Posted 19 avr 2007 at 14:57 ¶La première fois que j’ai entendu Rufus Wainwright ça m’a fait pleurer, pleurer d’intensité si c’est possible. C’était dans un bar quelque part, il n’était pas vraiment invité, il n’était pas encore connu ou bien si peu. Il s’est mis à jouer et je te jure le silence qui a suivi… J’en suis pas encore revenue. On avait le même âge et il disait tout sans rien dire, il jouait avec son coeur, c’était fou, je le regardais et je pleurais, et j’étais pas la seule. Ce gars là à quelque chose de… intense je dirais, bien bien intense.

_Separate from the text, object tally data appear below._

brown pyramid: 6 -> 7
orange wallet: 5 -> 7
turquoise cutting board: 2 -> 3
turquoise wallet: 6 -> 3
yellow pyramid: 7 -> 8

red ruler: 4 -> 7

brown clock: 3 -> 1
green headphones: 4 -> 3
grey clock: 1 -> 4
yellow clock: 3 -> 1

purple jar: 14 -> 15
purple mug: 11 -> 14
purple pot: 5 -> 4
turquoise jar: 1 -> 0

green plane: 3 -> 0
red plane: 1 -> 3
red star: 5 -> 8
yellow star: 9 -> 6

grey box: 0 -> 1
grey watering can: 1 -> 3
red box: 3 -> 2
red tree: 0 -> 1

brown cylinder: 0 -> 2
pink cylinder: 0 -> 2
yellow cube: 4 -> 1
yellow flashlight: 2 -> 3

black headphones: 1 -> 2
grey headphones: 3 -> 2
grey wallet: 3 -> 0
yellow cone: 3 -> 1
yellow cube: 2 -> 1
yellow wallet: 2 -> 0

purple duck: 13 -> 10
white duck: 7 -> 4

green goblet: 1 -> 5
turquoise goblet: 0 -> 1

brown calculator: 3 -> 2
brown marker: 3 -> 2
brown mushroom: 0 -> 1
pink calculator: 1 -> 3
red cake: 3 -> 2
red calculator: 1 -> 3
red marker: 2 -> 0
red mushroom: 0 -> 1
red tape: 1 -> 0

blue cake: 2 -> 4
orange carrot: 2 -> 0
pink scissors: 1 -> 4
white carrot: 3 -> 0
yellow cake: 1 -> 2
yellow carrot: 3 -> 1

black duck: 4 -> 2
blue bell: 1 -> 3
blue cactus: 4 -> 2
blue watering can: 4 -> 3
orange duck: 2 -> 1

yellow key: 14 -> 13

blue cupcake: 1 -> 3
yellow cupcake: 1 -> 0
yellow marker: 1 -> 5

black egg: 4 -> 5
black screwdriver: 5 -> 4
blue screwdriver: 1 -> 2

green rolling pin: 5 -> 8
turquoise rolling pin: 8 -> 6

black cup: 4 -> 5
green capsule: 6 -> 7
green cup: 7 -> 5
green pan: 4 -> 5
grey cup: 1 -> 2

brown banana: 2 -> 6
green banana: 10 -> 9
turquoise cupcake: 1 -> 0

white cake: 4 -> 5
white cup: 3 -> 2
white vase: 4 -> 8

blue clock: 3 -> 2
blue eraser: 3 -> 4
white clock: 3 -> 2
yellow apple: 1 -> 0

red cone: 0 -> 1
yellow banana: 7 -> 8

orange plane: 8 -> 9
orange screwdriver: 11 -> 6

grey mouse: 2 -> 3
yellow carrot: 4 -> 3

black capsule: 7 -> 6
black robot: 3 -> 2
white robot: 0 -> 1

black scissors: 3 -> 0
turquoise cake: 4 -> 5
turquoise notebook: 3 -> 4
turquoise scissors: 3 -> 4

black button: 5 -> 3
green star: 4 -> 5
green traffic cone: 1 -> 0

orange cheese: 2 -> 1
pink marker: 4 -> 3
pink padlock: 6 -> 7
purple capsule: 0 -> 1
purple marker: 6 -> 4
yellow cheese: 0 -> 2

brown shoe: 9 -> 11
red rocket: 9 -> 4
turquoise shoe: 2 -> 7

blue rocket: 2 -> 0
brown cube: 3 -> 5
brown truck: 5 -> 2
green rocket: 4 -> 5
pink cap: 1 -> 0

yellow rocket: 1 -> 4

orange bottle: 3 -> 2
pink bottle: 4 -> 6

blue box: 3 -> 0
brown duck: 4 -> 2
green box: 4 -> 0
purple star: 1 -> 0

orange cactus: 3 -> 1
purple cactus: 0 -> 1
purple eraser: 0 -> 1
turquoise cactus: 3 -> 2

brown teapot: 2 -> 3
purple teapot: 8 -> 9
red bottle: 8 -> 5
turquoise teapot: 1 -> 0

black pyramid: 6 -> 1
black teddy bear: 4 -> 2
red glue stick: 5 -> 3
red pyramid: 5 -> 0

Posted 19 avr 2007 at 15:31 ¶Mon souvenir marquant de Rufus: un gala télévisé comme les autres, encore un… Une soirée perdue devant des grosses robes plissées, des beaux chanteurs qui font du sirop, ça guimauve et ça colle, comme d’habitude quoi, full gras trans zéro saveur, et puis Rufus arrive avec son écharpe. Il se tient tout droit derrière son micro, il chante sans bouger, presque… c’est une chanson française… Fiou! J’en ai pleuré une shotte.
À la fin de sa toune, j’ai fermé l’ostie de tévé pour aller vivre ma vie. Merci Rufus!
Posted 19 avr 2007 at 20:41 ¶Il chante du nez quand même, non?
J’aime pas quand les gens touchent à mon Cohen.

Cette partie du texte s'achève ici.